The problem in Jammu and Kashmir is the toxic mix of national and regional politics. The DDC election results have led to government claims of a victory for democracy even as the state remains under central rule. The People’s Alliance for Gupkar Declaration (PAGD), a grouping of regional parties, claims that their victory in the Kashmir region is a rejection by the people of the government’s decision of August 2019. This is also an extreme position. The truth, as always, lies somewhere in between.
Along with kickstarting political and development activity, the government must address the underlying causes of anger, alienation, and radicalisation in Kashmir. The DDC elections have also clearly exposed the Hindu-Muslim divide in how both communities have voted. A solution will need to find a middle ground between national and regional ideologies, politics, and aspirations of the people of both Jammu and Kashmir. Unless this is done, the unrest in Jammu and Kashmir could fester.
Let me now turn to non-traditional internal security challenges that could prove to be of greater concern in 2021. A nation will remain secure if its people are protected from risks and feel that the government is doing everything to ease their pain, and 2020 has been an excruciating year for almost all sections of the population. We must be conscious of the dangers of dissatisfaction among sections of the people spilling out into the streets.
Social unrest can result from perceived economic and social inequalities and be intensified by social media. All these factors are playing a role in our country. India has always had levels of income inequality that were among the highest in the world. The pandemic exposed this ugly reality when images of the rich and famous treating us to their aerobic routines were flashed alongside thousands of migrants walking home, some being sprayed with disinfectant as they squatted on the road.
An October International Monetary Fund report on the World Economic Outlook estimates that 40 million Indians could fall into “extreme poverty” due to the pandemic. On the other hand, the 2020 IIFL list of the rich in India showed that individuals with more than 1,000 crore wealth increased their cumulative wealth by 20%. You can’t complain about the rich taking advantage of the situation, but what is clear is that the poor in India have fallen further behind.
The pandemic has also increased authoritarianism around the world, and India is no exception. To be fair, faced with an unprecedented situation, the people looked towards the government to provide guidance and readily accepted the harsh measures imposed to control the spread of the virus. However, as time passed, there were also accusations that the government was taking the pandemic as an excuse to push its economic and political agenda and control dissent and protests on the grounds that large gatherings would lead to a virus breakout.
In this politically divided atmosphere, social media fuels further divisiveness. Stark positions are taken on Twitter, religious identity becomes the primary defining characteristic of individuals, and political affiliations are equated to nationalism.
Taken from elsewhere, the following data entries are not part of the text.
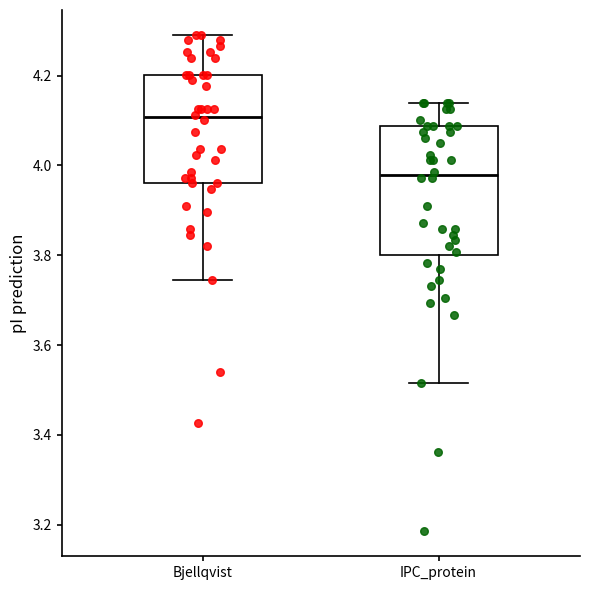

Reading left to right, read every box against the y-axis: the position of its median line, the range the box covers, and the ends of its whiskers. The values are not printed on the chart, so give them approximately, as read against the axis.

Bjellqvist: median 4.10, box 3.96 to 4.20, whiskers 3.74 to 4.30
IPC_protein: median 3.98, box 3.80 to 4.08, whiskers 3.52 to 4.14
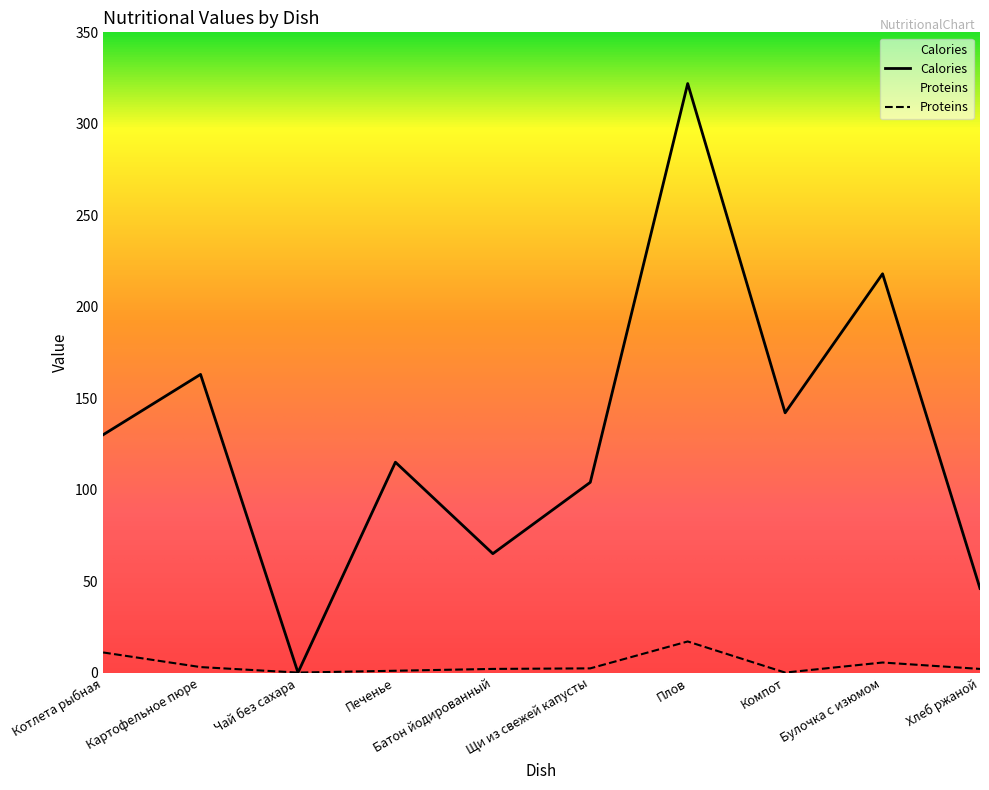

Reading left to right, extract all data points from this chart.

Calories: 130.0	163.0	0.0	115.0	65.0	104.0	322.0	142.0	218.0	46.0
Proteins: 11.0	3.0	0.0	1.0	2.0	2.3	17.0	0.0	5.5	2.0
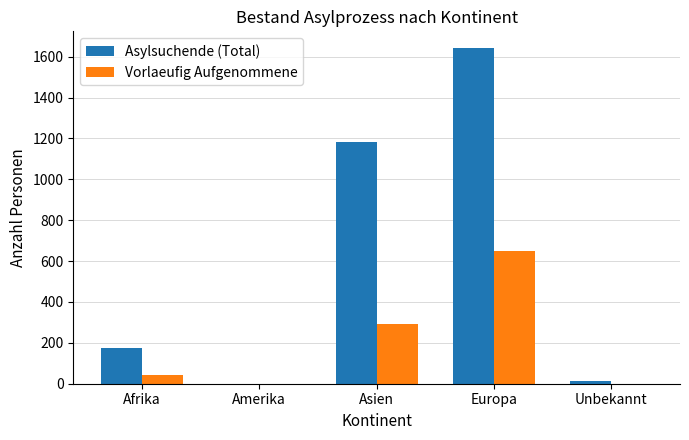

Reading right to left, what are all the values shown in this chart?

Asylsuchende (Total): 15	1642	1184	0	177
Vorlaeufig Aufgenommene: 0	648	294	0	42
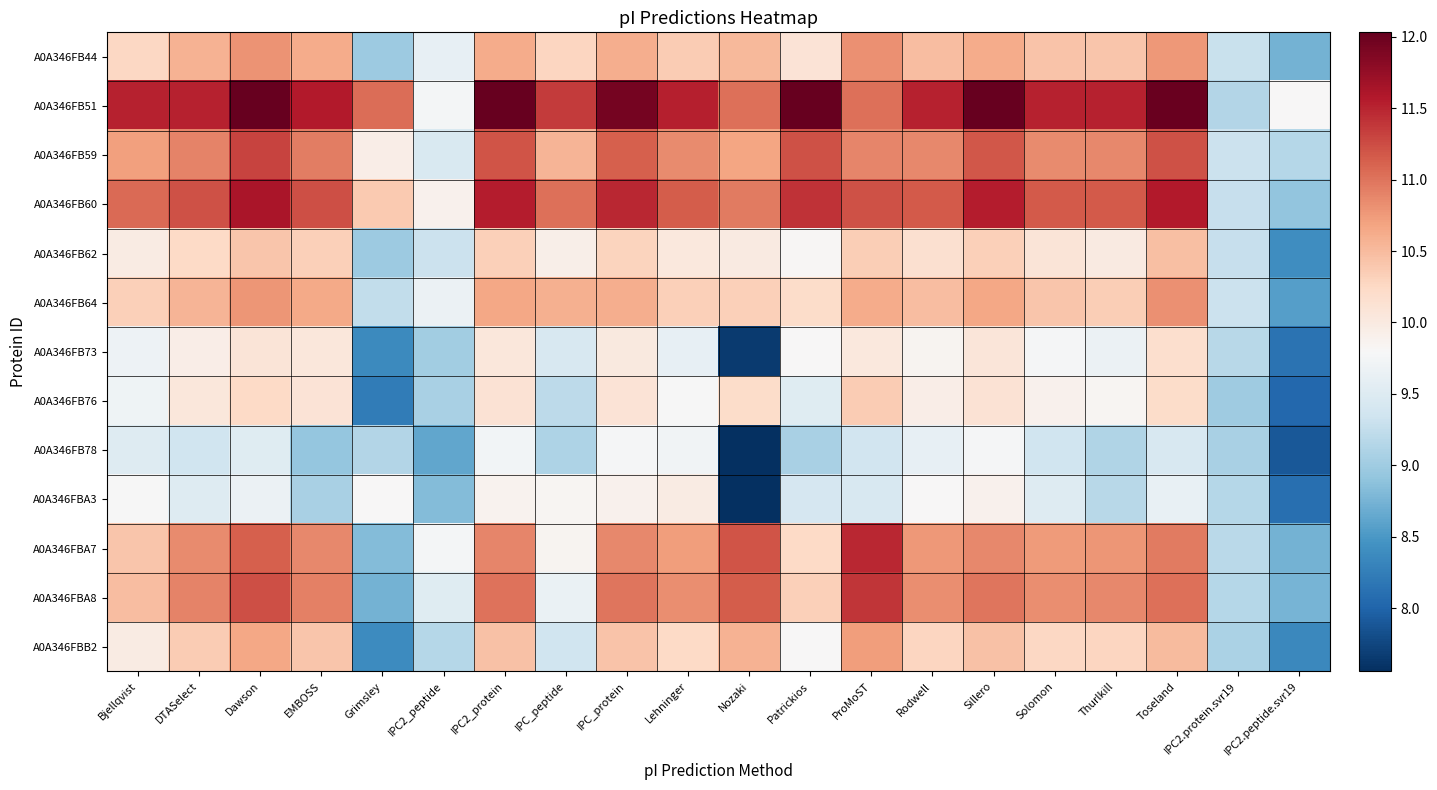

At IPC2_protein, list the series in order from smallest to largest.

A0A346FB78, A0A346FBA3, A0A346FB73, A0A346FB76, A0A346FB62, A0A346FBB2, A0A346FB44, A0A346FB64, A0A346FBA7, A0A346FBA8, A0A346FB59, A0A346FB60, A0A346FB51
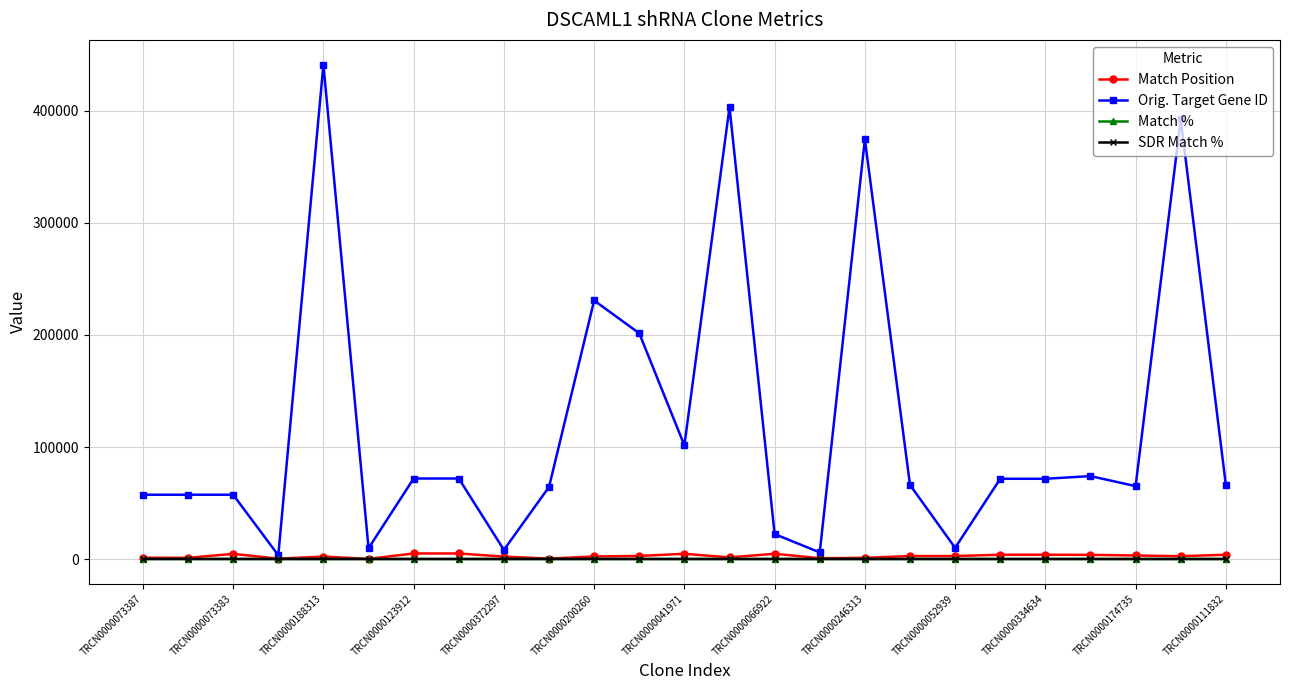

Which series has the widest spread of values?

Orig. Target Gene ID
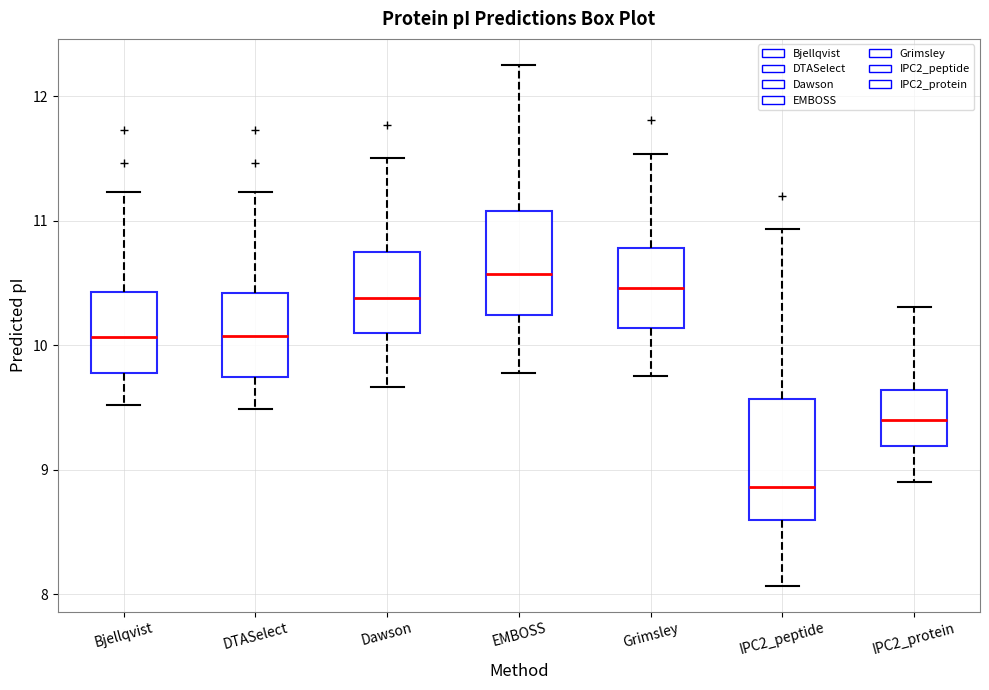

Comparing the boxes themselves (not the whiskers), which one is the tallest?

IPC2_peptide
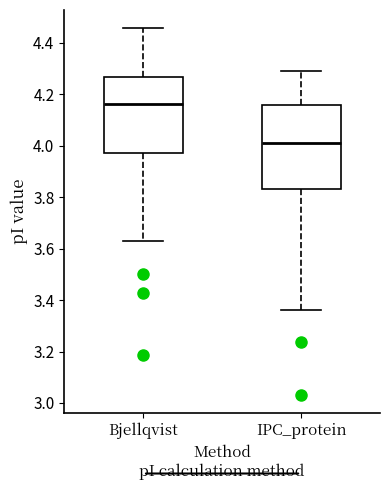

Comparing the boxes themselves (not the whiskers), which one is the tallest?

IPC_protein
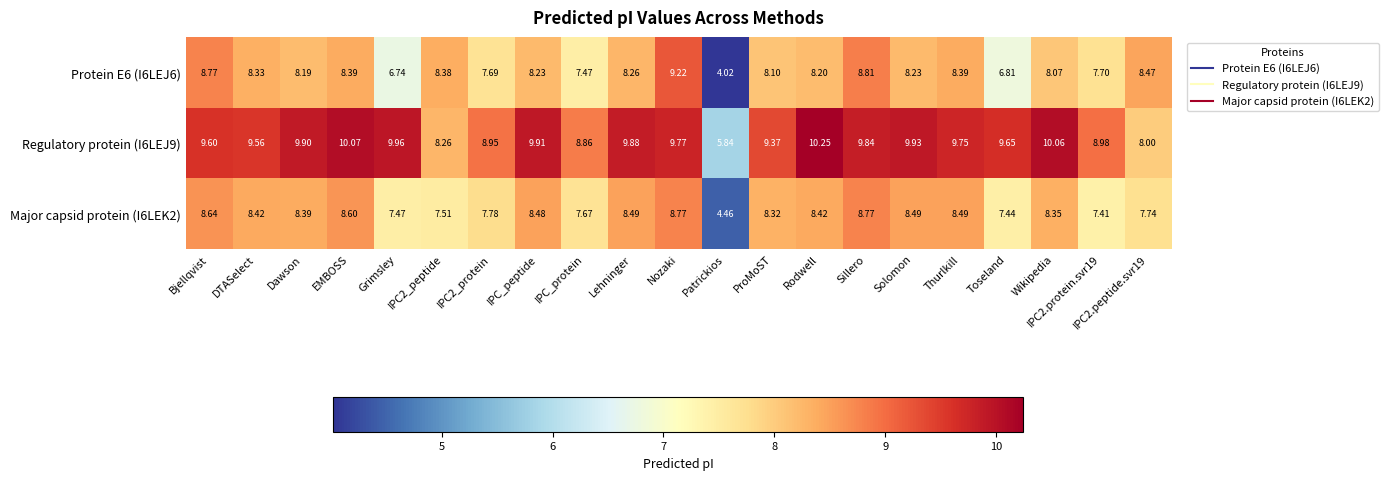

At which label does Regulatory protein (I6LEJ9) first exceed 9?

Bjellqvist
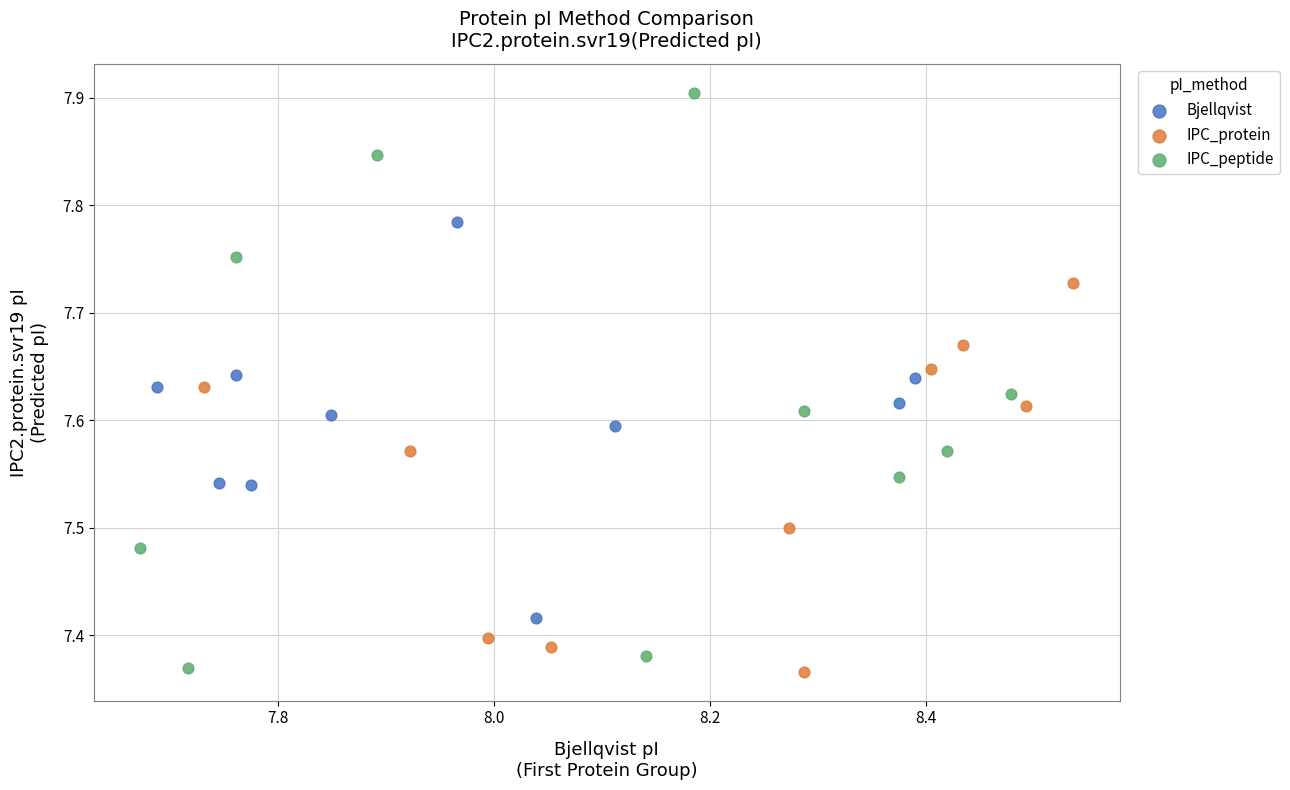

Which series has the widest spread of Y values?

IPC_peptide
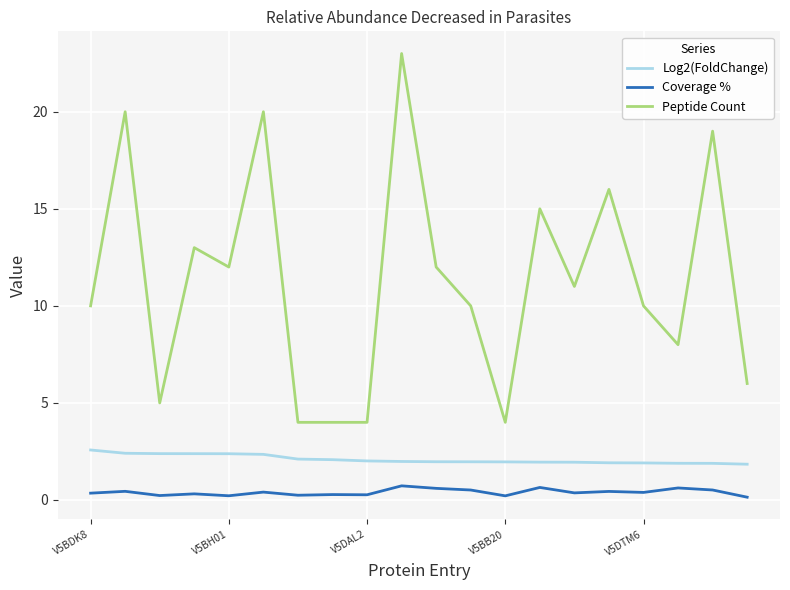

Which series has the largest total across all categories?

Peptide Count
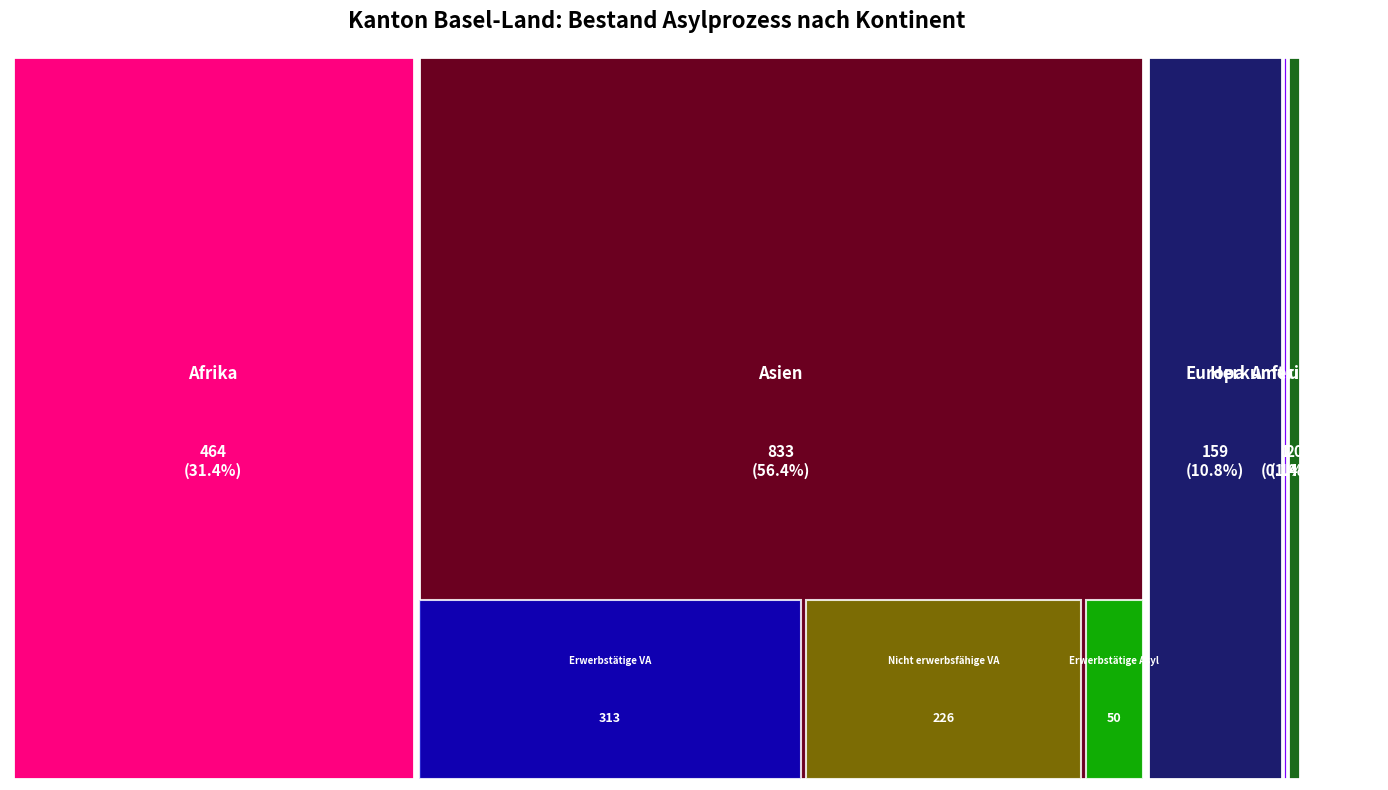

Reading left to right, extract all data points from this chart.

Vorläufig Aufgenommene Total: 464	833	159	1	20
Asylsuchende Total: 36	74	27	6	0
Erwerbsfähige VA: 328	607	106	1	14
Nicht erwerbsfähige VA: 136	226	53	0	6
Erwerbstätige VA: 161	313	40	0	7
Erwerbstätige Asyl: 19	50	19	3	0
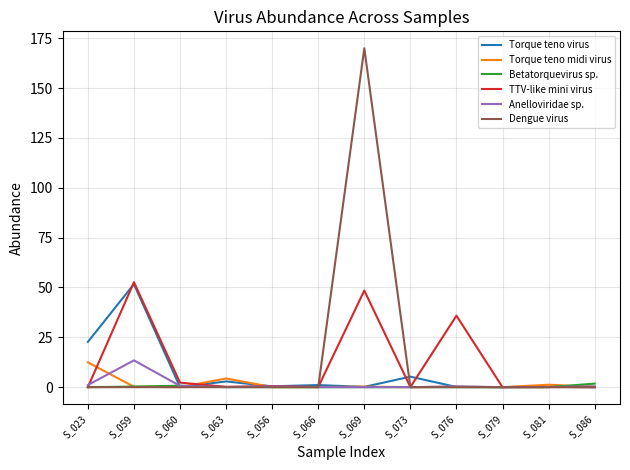

Is it true that Torque teno virus equals 0.1 at S_069?

True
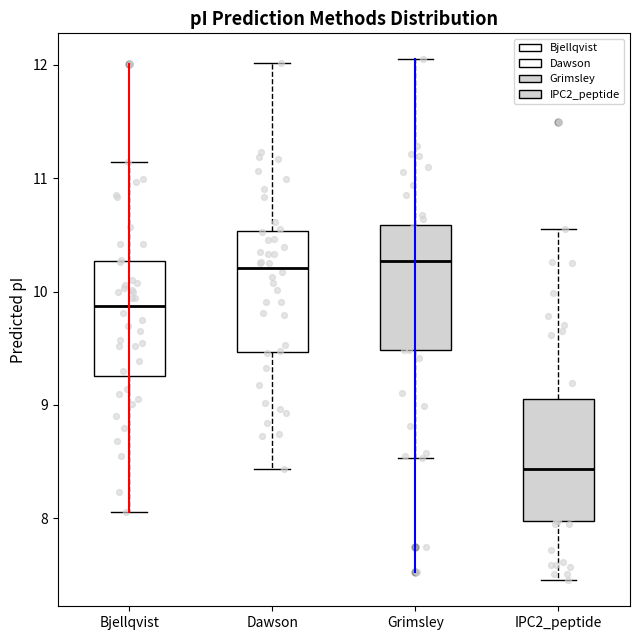

Reading left to right, transcribe this box plot: for each box, give where its median line is, the range the box spans, and where its two whiskers end, as read against the y-axis. The values are not printed on the chart, so give them approximately, as read against the axis.

Bjellqvist: median 9.9, box 9.3 to 10.3, whiskers 8.1 to 11.1
Dawson: median 10.2, box 9.5 to 10.5, whiskers 8.4 to 12.0
Grimsley: median 10.3, box 9.5 to 10.6, whiskers 8.5 to 12.0
IPC2_peptide: median 8.4, box 8.0 to 9.1, whiskers 7.5 to 10.6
These narratives on social media could only fragment the multi-cultural nature of our society. Unfortunately, the dangers to national security posed by social media have not yet been recognized in India.
The hold of the virus, physically and psychologically, will weaken as we go through 2021. This could be accompanied by an expression of dissent by sections of the population who would want to equate a check on the virus with a return to pre-COVID economic and social status quo; a situation unlikely to happen in a hurry.
This is the time for all of us to tread with caution. Grievances among communities in India were traditionally about religion, identity, and ethnic rights. The new trigger is economic and social fears. The political class should steer clear of exacerbating the traditional grievances without addressing the more pressing problem of economic inequality and social harmony.